*** Data listing Section Begins ***

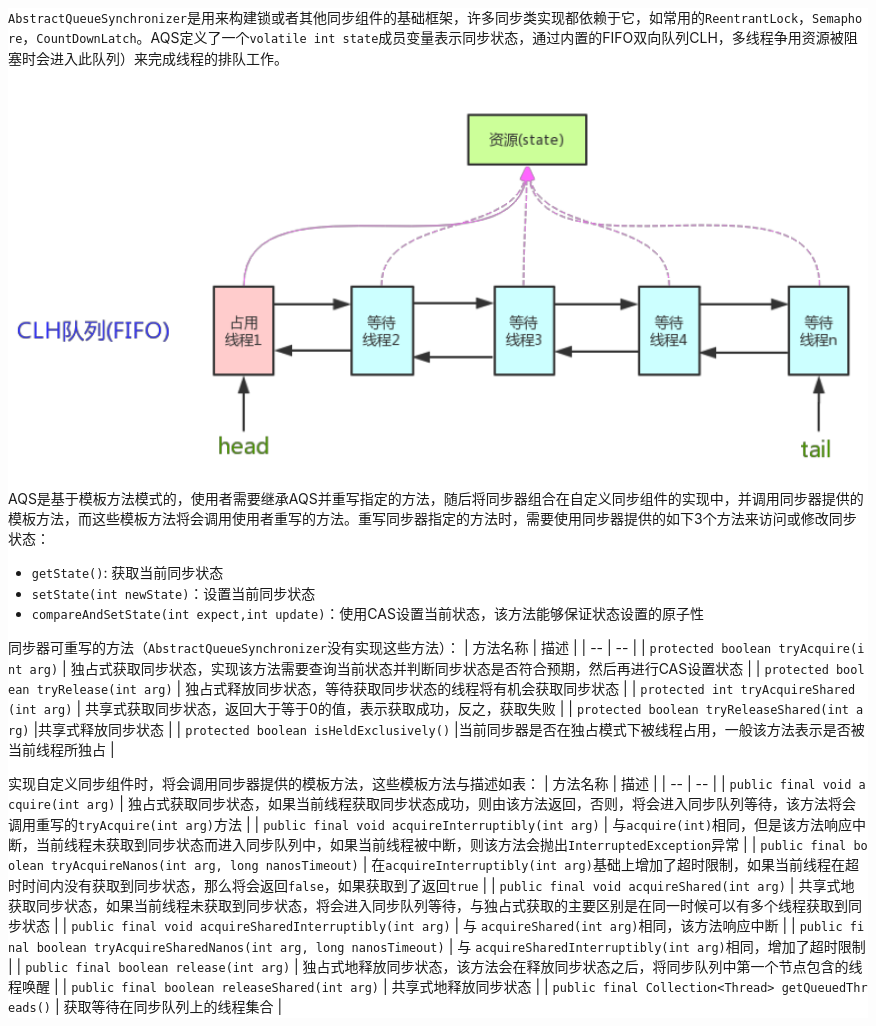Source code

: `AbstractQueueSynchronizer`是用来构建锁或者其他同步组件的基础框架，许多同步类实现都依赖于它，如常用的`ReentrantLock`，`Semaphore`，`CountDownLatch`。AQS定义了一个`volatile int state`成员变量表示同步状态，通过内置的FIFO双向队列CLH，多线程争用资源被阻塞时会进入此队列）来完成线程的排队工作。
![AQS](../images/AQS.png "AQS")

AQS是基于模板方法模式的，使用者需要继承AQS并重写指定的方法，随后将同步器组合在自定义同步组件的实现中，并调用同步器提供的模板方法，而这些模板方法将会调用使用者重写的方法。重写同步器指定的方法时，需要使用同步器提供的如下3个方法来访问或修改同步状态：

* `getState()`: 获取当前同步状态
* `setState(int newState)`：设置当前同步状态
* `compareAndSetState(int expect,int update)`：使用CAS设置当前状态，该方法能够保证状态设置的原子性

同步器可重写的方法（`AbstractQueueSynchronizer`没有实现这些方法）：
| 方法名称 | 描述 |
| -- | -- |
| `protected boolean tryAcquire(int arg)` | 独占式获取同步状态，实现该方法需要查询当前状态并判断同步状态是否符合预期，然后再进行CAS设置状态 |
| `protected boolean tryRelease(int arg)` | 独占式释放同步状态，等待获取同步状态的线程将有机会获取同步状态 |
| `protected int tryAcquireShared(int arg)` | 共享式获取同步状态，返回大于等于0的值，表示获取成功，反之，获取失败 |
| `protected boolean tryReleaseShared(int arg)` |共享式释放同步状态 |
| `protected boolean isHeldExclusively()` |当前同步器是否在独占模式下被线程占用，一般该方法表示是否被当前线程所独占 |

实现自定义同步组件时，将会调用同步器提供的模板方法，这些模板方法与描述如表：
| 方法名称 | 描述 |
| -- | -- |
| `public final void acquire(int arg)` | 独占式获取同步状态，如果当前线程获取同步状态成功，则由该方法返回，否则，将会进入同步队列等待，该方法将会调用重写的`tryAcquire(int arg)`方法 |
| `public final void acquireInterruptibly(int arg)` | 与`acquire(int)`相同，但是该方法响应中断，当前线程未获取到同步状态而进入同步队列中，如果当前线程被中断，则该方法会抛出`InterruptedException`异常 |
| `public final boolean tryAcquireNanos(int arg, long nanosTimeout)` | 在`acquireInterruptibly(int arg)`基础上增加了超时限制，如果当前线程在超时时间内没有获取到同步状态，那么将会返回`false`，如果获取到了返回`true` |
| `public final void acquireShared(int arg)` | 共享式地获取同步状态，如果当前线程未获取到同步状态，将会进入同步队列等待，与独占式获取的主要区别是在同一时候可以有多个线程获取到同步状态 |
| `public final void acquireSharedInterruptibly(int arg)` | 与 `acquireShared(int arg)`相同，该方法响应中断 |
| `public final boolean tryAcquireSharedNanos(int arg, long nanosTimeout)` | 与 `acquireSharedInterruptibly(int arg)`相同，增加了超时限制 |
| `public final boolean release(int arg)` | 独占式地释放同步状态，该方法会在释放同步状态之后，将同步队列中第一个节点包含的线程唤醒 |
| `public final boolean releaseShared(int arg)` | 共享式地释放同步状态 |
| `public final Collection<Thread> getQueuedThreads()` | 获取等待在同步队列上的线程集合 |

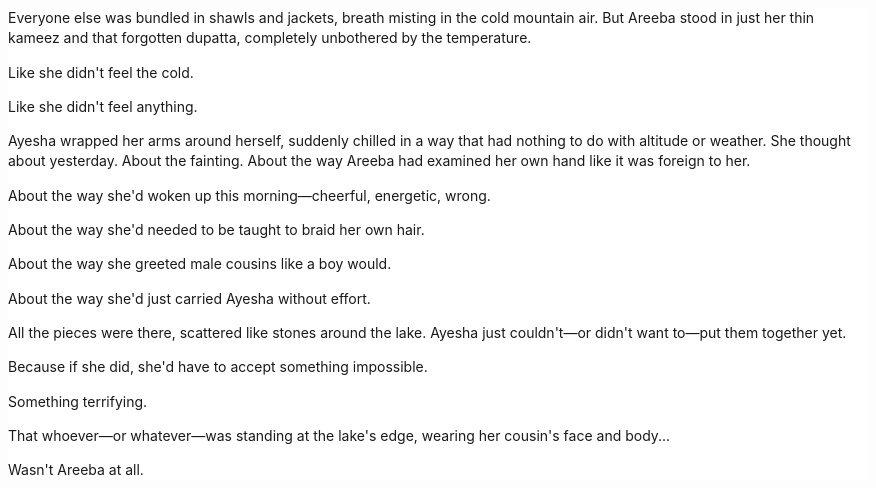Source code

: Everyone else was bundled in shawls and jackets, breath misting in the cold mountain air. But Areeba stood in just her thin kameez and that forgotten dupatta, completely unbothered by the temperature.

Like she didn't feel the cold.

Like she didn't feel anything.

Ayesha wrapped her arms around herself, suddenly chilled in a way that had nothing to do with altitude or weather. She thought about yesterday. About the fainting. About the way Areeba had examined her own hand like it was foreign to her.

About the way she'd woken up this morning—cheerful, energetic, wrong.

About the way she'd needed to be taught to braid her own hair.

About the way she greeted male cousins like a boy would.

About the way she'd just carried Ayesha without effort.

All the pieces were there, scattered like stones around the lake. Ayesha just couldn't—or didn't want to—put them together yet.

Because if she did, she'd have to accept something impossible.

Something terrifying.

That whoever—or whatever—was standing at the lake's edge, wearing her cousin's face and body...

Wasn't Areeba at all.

*** Data listing Section Ends ***

What the exercise asks
Pictures stay out; everything else in the records above gets copied exactly.

Task solution
Source code

: `AbstractQueueSynchronizer`是用来构建锁或者其他同步组件的基础框架，许多同步类实现都依赖于它，如常用的`ReentrantLock`，`Semaphore`，`CountDownLatch`。AQS定义了一个`volatile int state`成员变量表示同步状态，通过内置的FIFO双向队列CLH，多线程争用资源被阻塞时会进入此队列）来完成线程的排队工作。
![AQS](../images/AQS.png "AQS")

AQS是基于模板方法模式的，使用者需要继承AQS并重写指定的方法，随后将同步器组合在自定义同步组件的实现中，并调用同步器提供的模板方法，而这些模板方法将会调用使用者重写的方法。重写同步器指定的方法时，需要使用同步器提供的如下3个方法来访问或修改同步状态：

* `getState()`: 获取当前同步状态
* `setState(int newState)`：设置当前同步状态
* `compareAndSetState(int expect,int update)`：使用CAS设置当前状态，该方法能够保证状态设置的原子性

同步器可重写的方法（`AbstractQueueSynchronizer`没有实现这些方法）：
| 方法名称 | 描述 |
| -- | -- |
| `protected boolean tryAcquire(int arg)` | 独占式获取同步状态，实现该方法需要查询当前状态并判断同步状态是否符合预期，然后再进行CAS设置状态 |
| `protected boolean tryRelease(int arg)` | 独占式释放同步状态，等待获取同步状态的线程将有机会获取同步状态 |
| `protected int tryAcquireShared(int arg)` | 共享式获取同步状态，返回大于等于0的值，表示获取成功，反之，获取失败 |
| `protected boolean tryReleaseShared(int arg)` |共享式释放同步状态 |
| `protected boolean isHeldExclusively()` |当前同步器是否在独占模式下被线程占用，一般该方法表示是否被当前线程所独占 |

实现自定义同步组件时，将会调用同步器提供的模板方法，这些模板方法与描述如表：
| 方法名称 | 描述 |
| -- | -- |
| `public final void acquire(int arg)` | 独占式获取同步状态，如果当前线程获取同步状态成功，则由该方法返回，否则，将会进入同步队列等待，该方法将会调用重写的`tryAcquire(int arg)`方法 |
| `public final void acquireInterruptibly(int arg)` | 与`acquire(int)`相同，但是该方法响应中断，当前线程未获取到同步状态而进入同步队列中，如果当前线程被中断，则该方法会抛出`InterruptedException`异常 |
| `public final boolean tryAcquireNanos(int arg, long nanosTimeout)` | 在`acquireInterruptibly(int arg)`基础上增加了超时限制，如果当前线程在超时时间内没有获取到同步状态，那么将会返回`false`，如果获取到了返回`true` |
| `public final void acquireShared(int arg)` | 共享式地获取同步状态，如果当前线程未获取到同步状态，将会进入同步队列等待，与独占式获取的主要区别是在同一时候可以有多个线程获取到同步状态 |
| `public final void acquireSharedInterruptibly(int arg)` | 与 `acquireShared(int arg)`相同，该方法响应中断 |
| `public final boolean tryAcquireSharedNanos(int arg, long nanosTimeout)` | 与 `acquireSharedInterruptibly(int arg)`相同，增加了超时限制 |
| `public final boolean release(int arg)` | 独占式地释放同步状态，该方法会在释放同步状态之后，将同步队列中第一个节点包含的线程唤醒 |
| `public final boolean releaseShared(int arg)` | 共享式地释放同步状态 |
| `public final Collection<Thread> getQueuedThreads()` | 获取等待在同步队列上的线程集合 |

Source code

: Everyone else was bundled in shawls and jackets, breath misting in the cold mountain air. But Areeba stood in just her thin kameez and that forgotten dupatta, completely unbothered by the temperature.

Like she didn't feel the cold.

Like she didn't feel anything.

Ayesha wrapped her arms around herself, suddenly chilled in a way that had nothing to do with altitude or weather. She thought about yesterday. About the fainting. About the way Areeba had examined her own hand like it was foreign to her.

About the way she'd woken up this morning—cheerful, energetic, wrong.

About the way she'd needed to be taught to braid her own hair.

About the way she greeted male cousins like a boy would.

About the way she'd just carried Ayesha without effort.

All the pieces were there, scattered like stones around the lake. Ayesha just couldn't—or didn't want to—put them together yet.

Because if she did, she'd have to accept something impossible.

Something terrifying.

That whoever—or whatever—was standing at the lake's edge, wearing her cousin's face and body...

Wasn't Areeba at all.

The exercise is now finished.